Developing sufficient evidence on the clinical utility of cancer genomic applications is complex. The rapid pace of innovation in genomics means that studies must be extremely efficient if the evidence is to remain timely and relevant. This can limit the potential endpoints to short-term outcomes, or require retrospective designs to enable sufficient time for events to accumulate. There is a general lack of evidence for clinical utility, but there is also a need to clarify the meaning of clinical utility. For example, the concept of personal utility, or the value of knowing the information, is clearly relevant for some decision makers and settings (e.g., direct-to-consumer marketing), but may not be relevant in a clinical context.60
The metrics for measuring personal utility are not well established.58,66
It is also essential to identify the relevant comparator for CER, and to present data to enable appropriate comparisons.

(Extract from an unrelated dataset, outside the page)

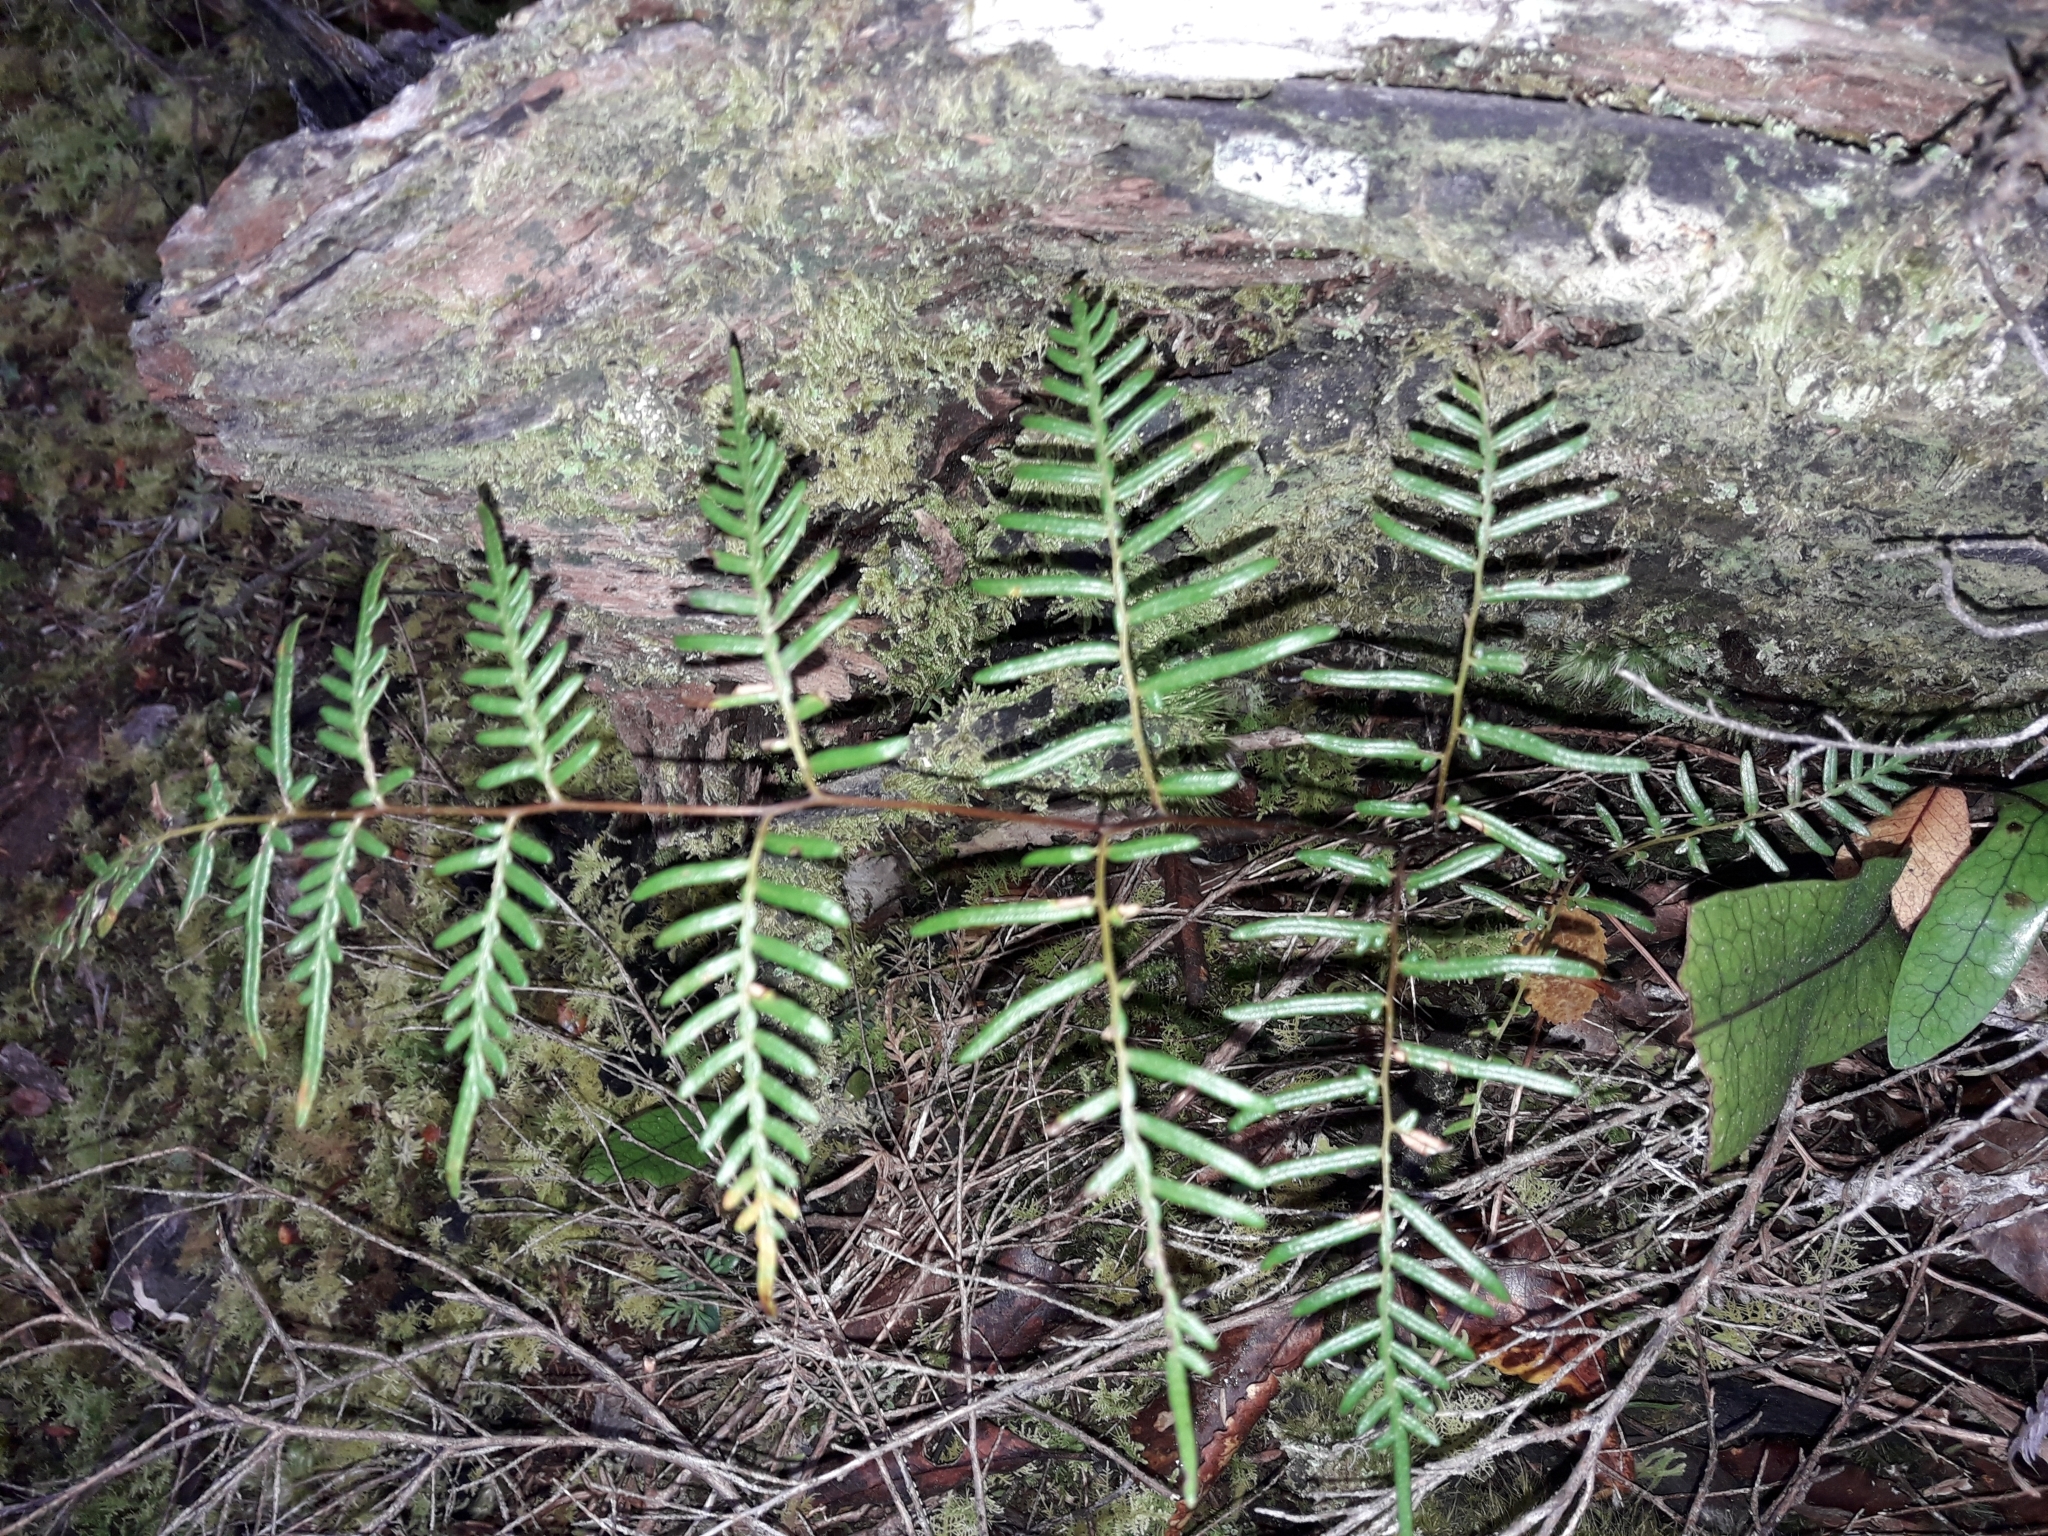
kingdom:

To resolve questions on the clinical utility of genomic applications, a more comprehensive approach is needed. Very few genomic applications have sufficient evidence for widespread recommendation and use in clinical care. Research is needed that considers more outcome measures, and in settings that are relevant to more real-world clinical decisions. All stakeholders have a role in facilitating the generation of evidence. For example, health systems are needed to provide data and facilitate pragmatic trials, providers are needed to use genomic tests in the context of evidence generation, and test developers are needed to make tests available for collaborative study. A clear approach to developing priorities for CER research is also needed to ensure that limited resources are used to resolve the most compelling questions. Such approaches should engage stakeholders to ensure the study of pressing topics in ‘real-world’ environments and should proof approaches for rapid evidence synthesis and quantitatively assess the value of prioritized research, considering the health and well-being of patients and the decision-making needs of other stakeholders.

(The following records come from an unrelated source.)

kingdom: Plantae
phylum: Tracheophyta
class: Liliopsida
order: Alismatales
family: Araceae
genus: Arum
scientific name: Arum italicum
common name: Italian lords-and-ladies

Second, it may be necessary to reform the evidentiary framework
to define evidence standards for clinical utility.6
This task that will require a dialogue and interaction between evidence appraisers and end users to develop consensus and to define acceptable alternatives to the current hierarchies of evidence. That is, to recognize that a RCT is not desirable or feasible in every circumstance, and to decide when (not if)
to use an observational study design and the extent to which evidence of underlying biological mechanisms contribute to the evidentiary frame-work.67
Beyond study designs, an evidentiary framework needs to cogently articulate the minimal evidence necessary before clinical application is warranted, taking into consideration issues around the type of genomic application and its clinical context.
Third, strategies that are rapid, timely, and efficient
are needed given the fast pace of discovery in genomic-based approaches. Existing methods are limited,68
and innovative methods are needed to make CER successful and relevant to decision making.69,70
New strategies will involve transformation of the research infrastructure to “learning systems” that allow continual addition to the evidence base. This approach will achieve greater efficiency through efforts such as establishing bio-repositories or registries, linking electronic medical record data or administrative databases to genomic information and creating quality-assured clinical data repositories, or improving standardized coding schemes for genomic applications.
Finally, any reforms of the evidentiary framework should uphold rigorous standards on the statistical validity
of the research.71
Although some study designs have a risk of greater uncertainty, we can make strategic choices about when such increased uncertainty is acceptable. We should improve the integrity and conduct of all study designs by using guidelines such as those provided in Strengthening the Reporting of Observational Studies in Epidemiology (STROBE), CONsolidated Standards of Reporting Trials Statement (CONSORT), STrengthening the REporting of Genetic Associations (STREGA), and Genetic RIsk Prediction Studies (GRIPS). Also, we can describe how threats to validity are assessed in grading evidence, or require pre-registry of the analysis plan for observational studies, as is currently done for RCTs, to reduce biases (including selective outcome reporting) or errors, such as from multiple testing.